| > and get something way better. The last part of OP's statement is the key. In a field that's rapidly advancing technologically, used prices are depressed because the new product is that much better than the used product. Think back to the early smartphone days - every year phones multiplied in performance, in screen resolution, etc. In that environment a used item is less attractive because you feel like you're missing out on features/capability. This keeps used prices down. Nowadays used smartphones are more competitive because the rate of advancement (that buyers care about at least) has slowed. For example there's another post later in this thread that points out that the Nissan Leaf has been the same price forever - except the current-gen Leaf has literally double the range of the last one. Effects like this depress used prices. |
This starts reading like a hallucination after a while. How much in a Tesla had changed over past 5 years or so that makes 2020 model completely obsolete and unappealing relative to 2025 model?
The range hasn't doubled, internal volume hasn't, acceleration or braking hasn't.

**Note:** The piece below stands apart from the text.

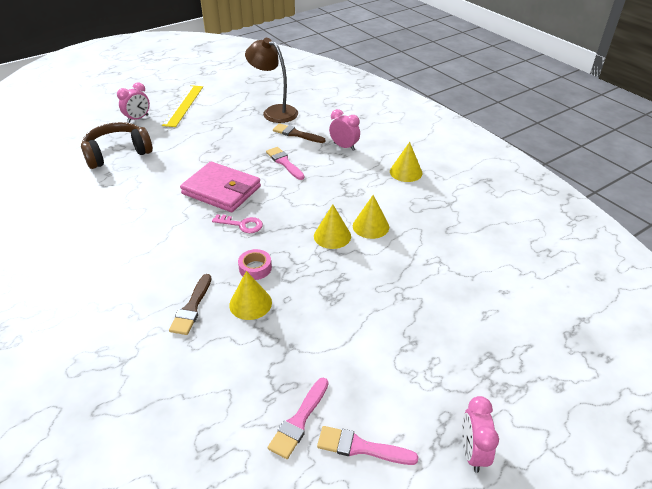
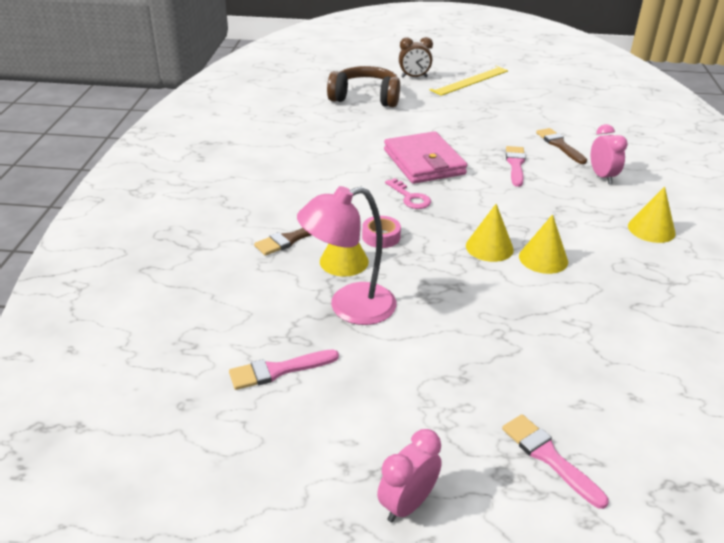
camera: 40 degrees right, 5 degrees down
pink clock [117,82,150,123] -> brown clock [399,37,433,78]
brown lamp [245,38,298,123] -> none
pink brush [317,426,419,465] -> pink brush moved to [502,414,609,509]
none -> pink lamp [297,186,396,325]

They may have changed implementations under the hood, but none has been clearly communicated to potential customers, so they might as well be the exact same car.
Meanwhile, 2020 Prius is that ugly one with quirky dashboard, and 2025 is that mustard yellow thing with the HUD-like dash.
So what in an EV is so "rapidly advancing technologically" so much that it perfectly rule out much more simpler explanation that people just aren't interested in EVs, in favor of more hand-wavy one that the newer EVs are just constantly enormously more appealing to the customers that older ones tend to lose the appeal faster?